Pembangunan Pura Desa dan Puseh Desa Batubulan Kangin

16 Desember 2025
I Gede Giri Adnya Kusuma
Dibaca 3 Kali
Pembangunan Pura Desa dan Puseh Desa Batubulan Kangin

Desa Batubulan Kangin, sebuah wilayah yang dikenal kental dengan denyut seni dan budaya di Kabupaten Gianyar, kembali menunjukkan dedikasinya dalam menjaga warisan leluhur. Proyek pembangunan dan pemugaran Pura Desa dan Pura Puseh di Desa Adat Batubulan Kangin bukan sekadar proyek fisik semata, melainkan sebuah manifestasi nyata dari konsep Tri Hita Karana, khususnya hubungan harmonis antara manusia dengan Sang Pencipta (Parhyangan).

Pura Desa (Bale Agung) dan Pura Puseh merupakan bagian integral dari Tri Kahyangan Tiga yang wajib dimiliki oleh setiap Desa Pakraman di Bali. Pura Puseh sebagai stana Dewa Wisnu (pemelihara) dan tempat memuja leluhur, serta Pura Desa sebagai stana Dewa Brahma (pencipta) dan pusat kegiatan sosial religius desa, kini berdiri semakin megah berkat kerja keras Krama (warga) desa.

Arsitektur yang Bernafaskan Seni Batubulan

Ciri khas yang paling menonjol dalam pembangunan Pura Desa dan Puseh Batubulan Kangin adalah detail arsitekturnya. Sebagai daerah yang tersohor dengan seni pahat batu padas (paras), ornamen pura ini menampilkan kehalusan ukiran yang luar biasa.

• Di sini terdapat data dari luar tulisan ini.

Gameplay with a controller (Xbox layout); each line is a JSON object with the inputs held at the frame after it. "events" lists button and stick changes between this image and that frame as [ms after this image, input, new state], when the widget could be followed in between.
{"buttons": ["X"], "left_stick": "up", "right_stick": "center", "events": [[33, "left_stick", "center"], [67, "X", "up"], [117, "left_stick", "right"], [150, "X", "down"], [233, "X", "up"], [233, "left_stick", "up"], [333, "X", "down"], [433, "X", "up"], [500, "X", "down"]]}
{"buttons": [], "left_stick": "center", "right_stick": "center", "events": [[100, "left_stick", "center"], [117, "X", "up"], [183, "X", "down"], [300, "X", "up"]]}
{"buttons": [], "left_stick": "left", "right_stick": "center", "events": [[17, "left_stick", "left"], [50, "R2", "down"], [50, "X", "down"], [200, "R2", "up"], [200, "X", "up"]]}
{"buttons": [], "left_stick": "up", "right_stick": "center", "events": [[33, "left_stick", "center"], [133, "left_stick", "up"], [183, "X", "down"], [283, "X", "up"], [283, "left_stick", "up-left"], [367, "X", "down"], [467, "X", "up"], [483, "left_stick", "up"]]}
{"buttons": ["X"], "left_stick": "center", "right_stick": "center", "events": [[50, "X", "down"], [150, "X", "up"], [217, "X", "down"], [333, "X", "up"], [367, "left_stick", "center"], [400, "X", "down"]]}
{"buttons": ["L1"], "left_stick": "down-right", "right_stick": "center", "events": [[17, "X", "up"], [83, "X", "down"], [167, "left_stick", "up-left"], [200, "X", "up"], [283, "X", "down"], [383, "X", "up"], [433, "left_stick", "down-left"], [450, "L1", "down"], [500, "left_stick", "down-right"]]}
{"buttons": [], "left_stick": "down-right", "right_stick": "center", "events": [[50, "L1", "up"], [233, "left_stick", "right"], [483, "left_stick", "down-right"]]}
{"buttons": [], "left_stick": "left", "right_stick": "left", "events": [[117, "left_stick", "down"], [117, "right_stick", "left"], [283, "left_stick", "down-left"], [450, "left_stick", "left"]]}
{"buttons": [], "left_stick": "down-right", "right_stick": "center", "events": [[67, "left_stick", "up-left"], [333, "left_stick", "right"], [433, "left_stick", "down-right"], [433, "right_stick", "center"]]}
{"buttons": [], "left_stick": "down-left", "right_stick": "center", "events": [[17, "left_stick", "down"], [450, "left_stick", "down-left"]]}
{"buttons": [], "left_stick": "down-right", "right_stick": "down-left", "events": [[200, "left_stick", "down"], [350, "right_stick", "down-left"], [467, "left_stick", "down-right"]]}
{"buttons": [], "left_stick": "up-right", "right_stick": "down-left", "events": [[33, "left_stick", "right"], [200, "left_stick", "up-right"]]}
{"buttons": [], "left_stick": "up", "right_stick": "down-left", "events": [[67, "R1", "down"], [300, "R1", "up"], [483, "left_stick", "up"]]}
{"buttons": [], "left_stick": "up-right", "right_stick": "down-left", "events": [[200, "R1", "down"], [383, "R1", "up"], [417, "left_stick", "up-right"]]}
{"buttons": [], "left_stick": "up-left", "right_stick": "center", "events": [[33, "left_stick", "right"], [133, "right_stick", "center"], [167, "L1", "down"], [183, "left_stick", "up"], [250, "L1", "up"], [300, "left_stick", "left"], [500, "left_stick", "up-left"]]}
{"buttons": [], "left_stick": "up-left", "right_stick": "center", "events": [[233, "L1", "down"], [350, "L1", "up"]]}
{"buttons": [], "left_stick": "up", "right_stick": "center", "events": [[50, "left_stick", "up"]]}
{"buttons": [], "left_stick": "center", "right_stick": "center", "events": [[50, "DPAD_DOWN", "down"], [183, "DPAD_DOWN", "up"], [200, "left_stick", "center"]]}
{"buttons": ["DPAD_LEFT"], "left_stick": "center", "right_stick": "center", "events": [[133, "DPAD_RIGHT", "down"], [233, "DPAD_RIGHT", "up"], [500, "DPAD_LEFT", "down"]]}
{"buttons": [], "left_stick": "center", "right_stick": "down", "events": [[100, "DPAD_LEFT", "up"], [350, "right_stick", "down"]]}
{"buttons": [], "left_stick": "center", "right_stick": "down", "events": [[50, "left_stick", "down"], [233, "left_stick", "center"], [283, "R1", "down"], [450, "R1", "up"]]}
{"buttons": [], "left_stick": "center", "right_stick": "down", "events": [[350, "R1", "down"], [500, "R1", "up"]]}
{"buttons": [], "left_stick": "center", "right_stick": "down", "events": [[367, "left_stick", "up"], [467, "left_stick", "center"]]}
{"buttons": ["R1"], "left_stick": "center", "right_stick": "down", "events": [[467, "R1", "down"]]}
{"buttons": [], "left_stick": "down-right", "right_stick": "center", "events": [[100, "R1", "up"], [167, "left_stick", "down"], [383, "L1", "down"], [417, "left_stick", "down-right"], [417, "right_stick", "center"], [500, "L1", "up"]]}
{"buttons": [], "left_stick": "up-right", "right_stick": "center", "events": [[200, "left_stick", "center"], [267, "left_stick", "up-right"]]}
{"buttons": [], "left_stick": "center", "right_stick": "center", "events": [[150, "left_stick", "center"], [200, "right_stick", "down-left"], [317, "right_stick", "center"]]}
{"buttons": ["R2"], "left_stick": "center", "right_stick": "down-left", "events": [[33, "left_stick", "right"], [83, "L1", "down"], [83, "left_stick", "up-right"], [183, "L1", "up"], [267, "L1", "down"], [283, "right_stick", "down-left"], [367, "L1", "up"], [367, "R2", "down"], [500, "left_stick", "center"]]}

Pembangunan ini tetap berpegang teguh pada pakem Asta Kosala Kosali (fengshui arsitektur Bali). Mulai dari Paduraksa (pintu gerbang utama) hingga pelinggih-pelinggih utama, semuanya dirancang proporsional dengan hiasan karang boma, patung penjaga, dan relief pewayangan yang dikerjakan oleh undagi (arsitek tradisional) dan seniman lokal. Penggunaan material batu alam yang dominan tidak hanya memberikan kesan kokoh dan magis, tetapi juga mencerminkan identitas Batubulan sebagai pusat seni ukir batu.

Semangat "Ngayah" yang Tak Luntur

Poin paling krusial dalam keberhasilan pembangunan ini bukanlah besarnya dana semata, melainkan semangat sagilik-saguluk salunglung sabayantaka (bersatu padu, saling tolong-menolong) yang ditunjukkan oleh krama desa.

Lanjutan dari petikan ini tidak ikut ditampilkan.